PROVIDED ENTRIES:
[Start of section]

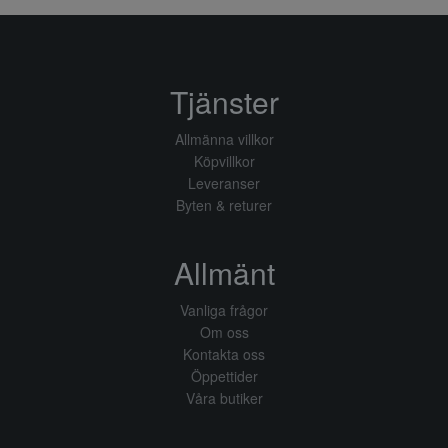
Tjänster
Allmänna villkor
Köpvillkor
Leveranser
Byten & returer
Allmänt
Vanliga frågor
Om oss
Kontakta oss
Öppettider
Våra butiker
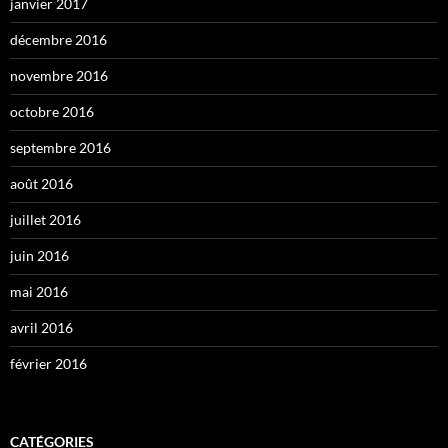
janvier 2017
décembre 2016
novembre 2016
octobre 2016
septembre 2016
août 2016
juillet 2016
juin 2016
mai 2016
avril 2016
février 2016
CATÉGORIES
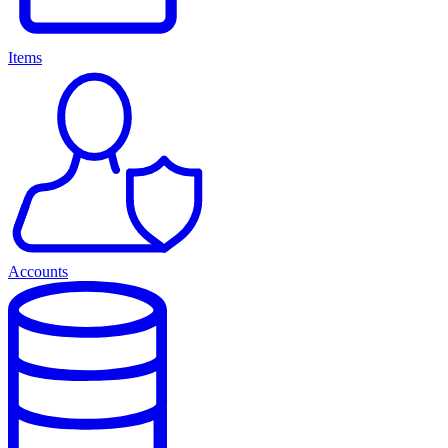
Items
Accounts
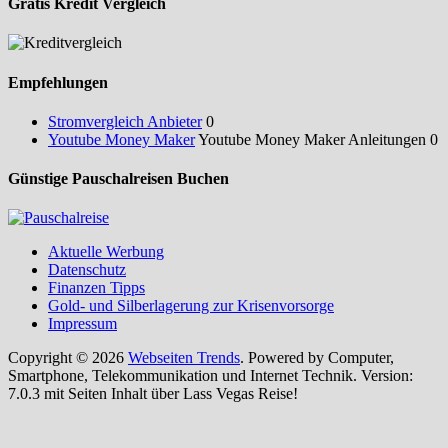
Gratis Kredit Vergleich
Empfehlungen
Stromvergleich Anbieter
0
Youtube Money Maker
Youtube Money Maker Anleitungen 0
Günstige Pauschalreisen Buchen
Aktuelle Werbung
Datenschutz
Finanzen Tipps
Gold- und Silberlagerung zur Krisenvorsorge
Impressum
Copyright © 2026
Webseiten Trends
. Powered by Computer,
Smartphone, Telekommunikation und Internet Technik. Version:
7.0.3 mit Seiten Inhalt über Lass Vegas Reise!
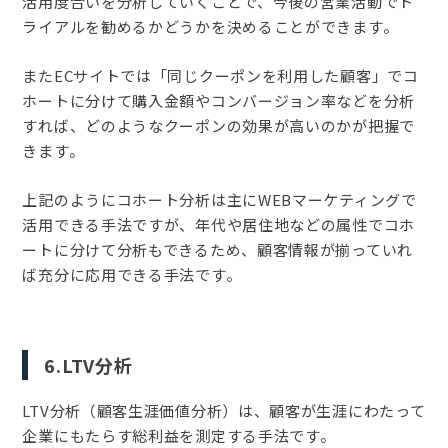
活用度合いを分析していくことで、今後の営業活動でト
ライアルを勧めるかどうかを決めることができます。
またECサイトでは「同じクーポンを利用した顧客」でコ
ホートに分けて購入金額やコンバージョン率などを分析
すれば、どのようなクーポンの効果が高いのかが把握で
きます。
上記のようにコホート分析は主にWEBマーケティングで
活用できる手法ですが、年代や居住地などの属性でコホ
ートに分けて分析もできるため、顧客情報が揃っていれ
ば充分に応用できる手法です。
6.LTV分析
LTV分析（顧客生涯価値分析）は、顧客が生涯にわたって
企業にもたらす総利益を測定する手法です。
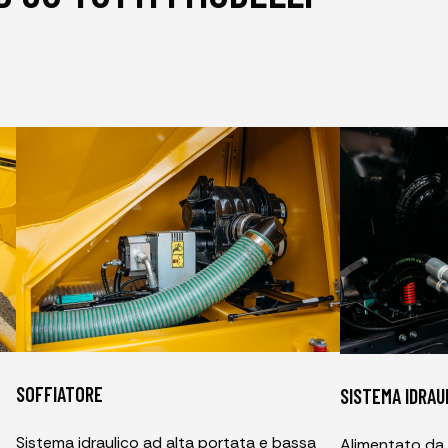
SOFFIATORE
SISTEMA IDRAU
Sistema idraulico ad alta portata e bassa
Alimentato da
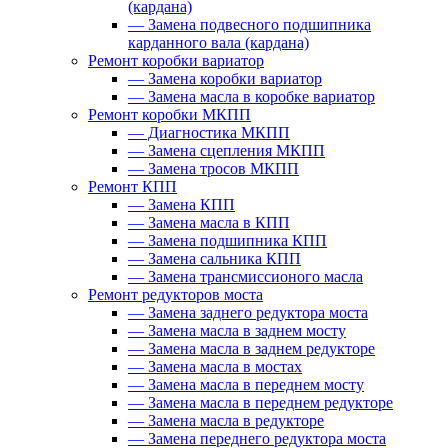
(кардана)
—
Замена подвесного подшипника
карданного вала (кардана)
Ремонт коробки вариатор
—
Замена коробки вариатор
—
Замена масла в коробке вариатор
Ремонт коробки МКПП
—
Диагностика МКПП
—
Замена сцепления МКПП
—
Замена тросов МКПП
Ремонт КПП
—
Замена КПП
—
Замена масла в КПП
—
Замена подшипника КПП
—
Замена сальника КПП
—
Замена трансмиссионого масла
Ремонт редукторов моста
—
Замена заднего редуктора моста
—
Замена масла в заднем мосту
—
Замена масла в заднем редукторе
—
Замена масла в мостах
—
Замена масла в переднем мосту
—
Замена масла в переднем редукторе
—
Замена масла в редукторе
—
Замена переднего редуктора моста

[End of section]

WHAT THE EXERCISE ASKS: When you reach the line with "Byten & returer" in the records above, start writing out each line exactly, and stop after the line with "карданного вала (кардана)". Pictures stay out.

ANSWER BOX:
Byten & returer
Allmänt
Vanliga frågor
Om oss
Kontakta oss
Öppettider
Våra butiker
janvier 2017
décembre 2016
novembre 2016
octobre 2016
septembre 2016
août 2016
juillet 2016
juin 2016
mai 2016
avril 2016
février 2016
CATÉGORIES
Items
Accounts
Gratis Kredit Vergleich
Empfehlungen
Stromvergleich Anbieter
0
Youtube Money Maker
Youtube Money Maker Anleitungen 0
Günstige Pauschalreisen Buchen
Aktuelle Werbung
Datenschutz
Finanzen Tipps
Gold- und Silberlagerung zur Krisenvorsorge
Impressum
Copyright © 2026
Webseiten Trends
. Powered by Computer,
Smartphone, Telekommunikation und Internet Technik. Version:
7.0.3 mit Seiten Inhalt über Lass Vegas Reise!
活用度合いを分析していくことで、今後の営業活動でト
ライアルを勧めるかどうかを決めることができます。
またECサイトでは「同じクーポンを利用した顧客」でコ
ホートに分けて購入金額やコンバージョン率などを分析
すれば、どのようなクーポンの効果が高いのかが把握で
きます。
上記のようにコホート分析は主にWEBマーケティングで
活用できる手法ですが、年代や居住地などの属性でコホ
ートに分けて分析もできるため、顧客情報が揃っていれ
ば充分に応用できる手法です。
6.LTV分析
LTV分析（顧客生涯価値分析）は、顧客が生涯にわたって
企業にもたらす総利益を測定する手法です。
SOFFIATORE
SISTEMA IDRAU
Sistema idraulico ad alta portata e bassa
Alimentato da
(кардана)
—
Замена подвесного подшипника
карданного вала (кардана)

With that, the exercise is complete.